African woman working at her own bookstore
The stories they are telling include conflicted influencers, soulless real estate developers, disabled bodies, deceased parents, overpacked schedules, family obligations and race related climate change struggles. There are elder siblings fighting to set an example, athletes fighting to become effective leaders, young activists looking to prevent erasure, and lovestruck girls working their way to learning the lesson that who they are is enough.
Every plot point does not center around stealing a standardized test so they can get into an Ivy or finding a perfect prom date for a picture they’ll forget about in five years. These characters are finding themselves by connecting to authentic experiences that are occurring everyday in neighborhoods across the country. The characters find out what happens when you try your best and still lose, or you’re faced with a friend whose suddenly has more clout than you know how to handle.
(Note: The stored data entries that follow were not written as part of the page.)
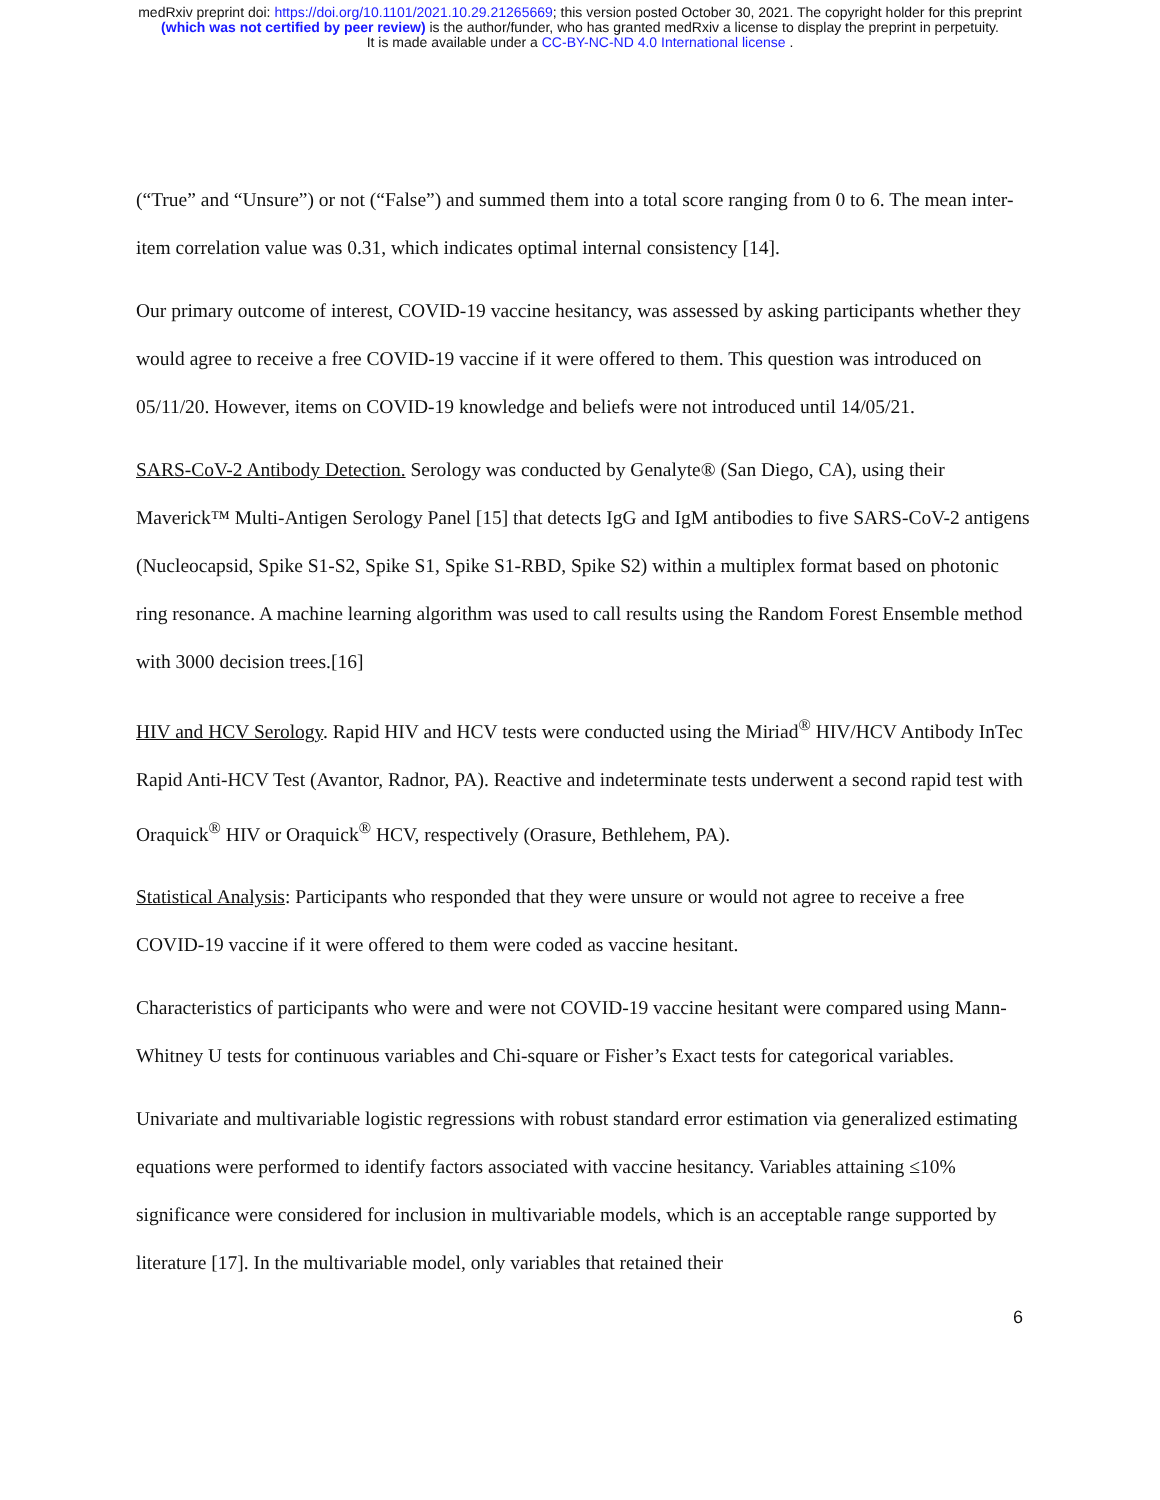medRxiv preprint doi: https://doi.org/10.1101/2021.10.29.21265669; this version posted October 30, 2021. The copyright holder for this preprint
(which was not certified by peer review) is the author/funder, who has granted medRxiv a license to display the preprint in perpetuity.
It is made available under a CC-BY-NC-ND 4.0 International license .
(“True” and “Unsure”) or not (“False”) and summed them into a total score ranging from 0 to 6. The mean inter-item correlation value was 0.31, which indicates optimal internal consistency [14].
Our primary outcome of interest, COVID-19 vaccine hesitancy, was assessed by asking participants whether they would agree to receive a free COVID-19 vaccine if it were offered to them. This question was introduced on 05/11/20. However, items on COVID-19 knowledge and beliefs were not introduced until 14/05/21.
SARS-CoV-2 Antibody Detection. Serology was conducted by Genalyte® (San Diego, CA), using their Maverick™ Multi-Antigen Serology Panel [15] that detects IgG and IgM antibodies to five SARS-CoV-2 antigens (Nucleocapsid, Spike S1-S2, Spike S1, Spike S1-RBD, Spike S2) within a multiplex format based on photonic ring resonance. A machine learning algorithm was used to call results using the Random Forest Ensemble method with 3000 decision trees.[16]
HIV and HCV Serology. Rapid HIV and HCV tests were conducted using the Miriad<sup>®</sup> HIV/HCV Antibody InTec Rapid Anti-HCV Test (Avantor, Radnor, PA). Reactive and indeterminate tests underwent a second rapid test with Oraquick<sup>®</sup> HIV or Oraquick<sup>®</sup> HCV, respectively (Orasure, Bethlehem, PA).
Statistical Analysis: Participants who responded that they were unsure or would not agree to receive a free COVID-19 vaccine if it were offered to them were coded as vaccine hesitant.
Characteristics of participants who were and were not COVID-19 vaccine hesitant were compared using Mann-Whitney U tests for continuous variables and Chi-square or Fisher’s Exact tests for categorical variables.
Univariate and multivariable logistic regressions with robust standard error estimation via generalized estimating equations were performed to identify factors associated with vaccine hesitancy. Variables attaining ≤10% significance were considered for inclusion in multivariable models, which is an acceptable range supported by literature [17]. In the multivariable model, only variables that retained their
6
These books dispense wisdom by tapping into the moments that take place between the big games or the annual recitals and they’re better for it.
See 15 YA novels you should pass on to the teen in your life below.
Feminist AF: A Guide to Crushing Girlhood – Brittney Cooper, Chanel Craft Tanner, and Susana M. Morris Overview
This manual to mastering girlhood helps young girls, parents, and guardians of teens and tweens figure out how to handle issues that are unique to growing up Black.